___ SUPPLIED RECORDS

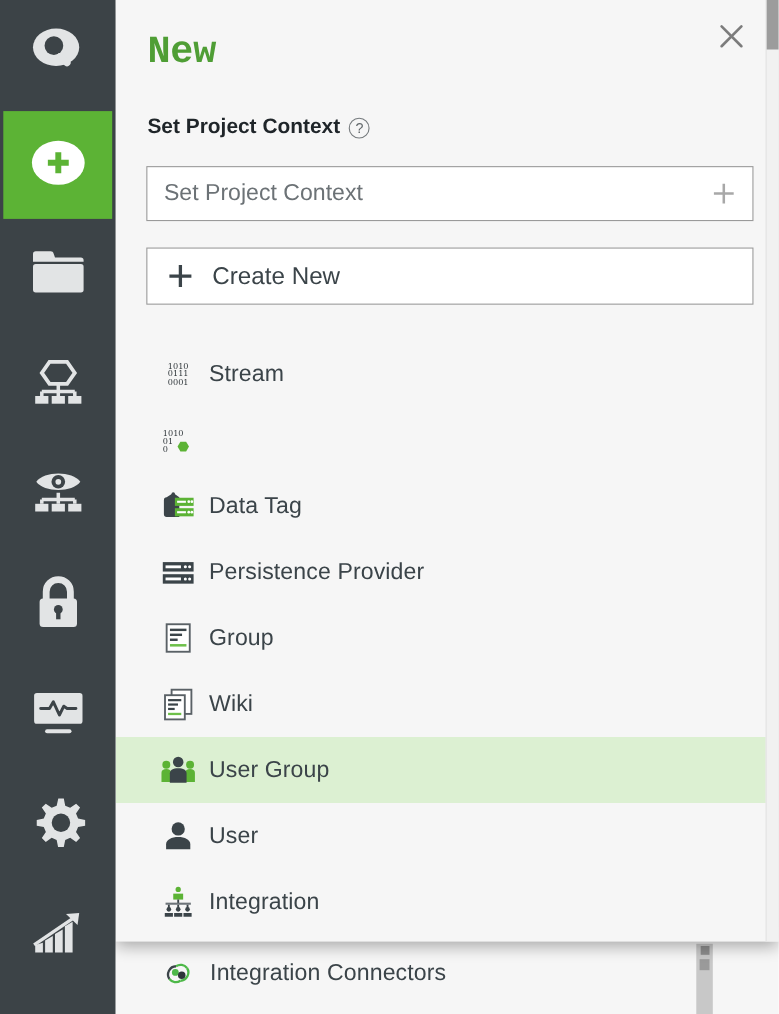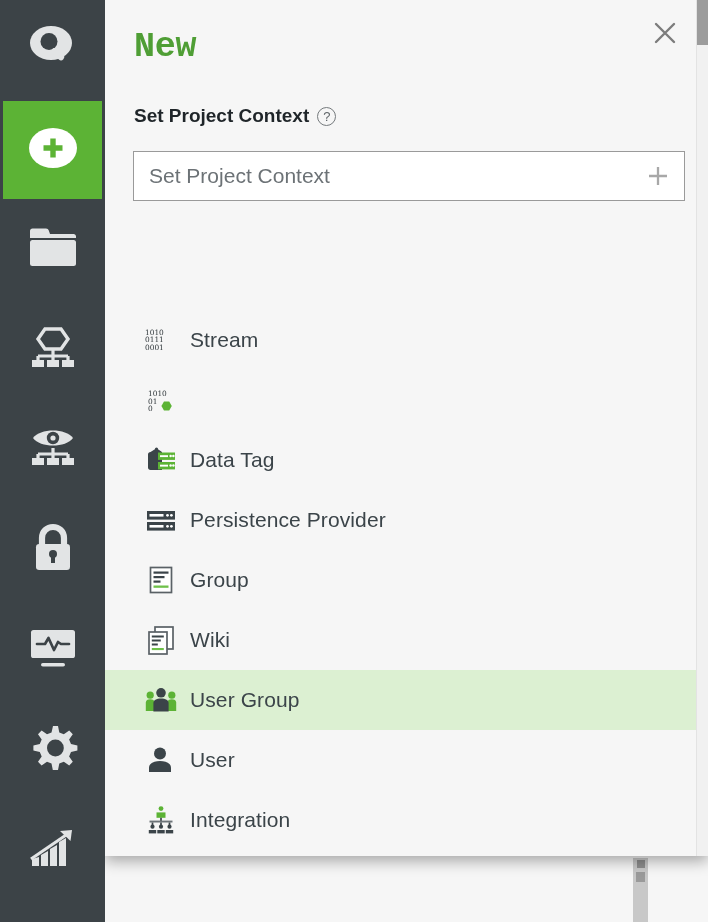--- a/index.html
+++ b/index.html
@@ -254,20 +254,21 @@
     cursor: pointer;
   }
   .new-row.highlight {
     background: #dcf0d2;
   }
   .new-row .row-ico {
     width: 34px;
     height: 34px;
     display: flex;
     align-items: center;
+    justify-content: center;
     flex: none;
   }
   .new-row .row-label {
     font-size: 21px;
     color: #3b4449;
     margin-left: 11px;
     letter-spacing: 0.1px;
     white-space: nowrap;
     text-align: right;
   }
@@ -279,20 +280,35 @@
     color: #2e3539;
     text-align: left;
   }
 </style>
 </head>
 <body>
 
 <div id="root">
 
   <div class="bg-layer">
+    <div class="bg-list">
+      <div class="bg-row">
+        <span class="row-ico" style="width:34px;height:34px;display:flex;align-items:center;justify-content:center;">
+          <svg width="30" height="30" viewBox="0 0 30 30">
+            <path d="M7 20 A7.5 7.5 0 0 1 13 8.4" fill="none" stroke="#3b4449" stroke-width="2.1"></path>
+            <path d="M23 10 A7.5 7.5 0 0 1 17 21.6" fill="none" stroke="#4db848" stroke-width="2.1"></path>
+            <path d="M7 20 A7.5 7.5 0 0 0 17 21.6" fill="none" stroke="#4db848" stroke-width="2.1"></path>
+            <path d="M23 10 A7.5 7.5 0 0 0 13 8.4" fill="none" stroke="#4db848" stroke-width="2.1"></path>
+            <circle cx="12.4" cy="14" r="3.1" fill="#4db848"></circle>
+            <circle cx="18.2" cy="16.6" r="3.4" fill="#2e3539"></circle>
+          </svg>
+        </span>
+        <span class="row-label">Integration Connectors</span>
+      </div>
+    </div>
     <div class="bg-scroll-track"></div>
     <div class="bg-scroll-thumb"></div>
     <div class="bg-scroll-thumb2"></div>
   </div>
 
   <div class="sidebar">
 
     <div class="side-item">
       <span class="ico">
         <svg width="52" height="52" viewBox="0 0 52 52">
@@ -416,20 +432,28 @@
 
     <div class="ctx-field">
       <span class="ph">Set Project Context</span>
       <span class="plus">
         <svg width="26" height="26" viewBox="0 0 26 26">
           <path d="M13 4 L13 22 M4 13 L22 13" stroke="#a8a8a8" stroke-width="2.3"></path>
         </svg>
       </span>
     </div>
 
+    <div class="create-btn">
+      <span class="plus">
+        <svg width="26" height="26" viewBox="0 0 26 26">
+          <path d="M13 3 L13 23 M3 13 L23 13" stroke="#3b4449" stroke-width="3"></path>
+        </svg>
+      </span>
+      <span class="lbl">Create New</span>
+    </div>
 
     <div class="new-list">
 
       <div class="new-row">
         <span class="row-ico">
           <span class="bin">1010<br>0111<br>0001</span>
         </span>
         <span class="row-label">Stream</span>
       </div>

______

→ TASK TO CARRY OUT
Reply with nothing but a number: how many lines of the entries above contain the string "items"?

→ ANSWER TO THIS EXERCISE
2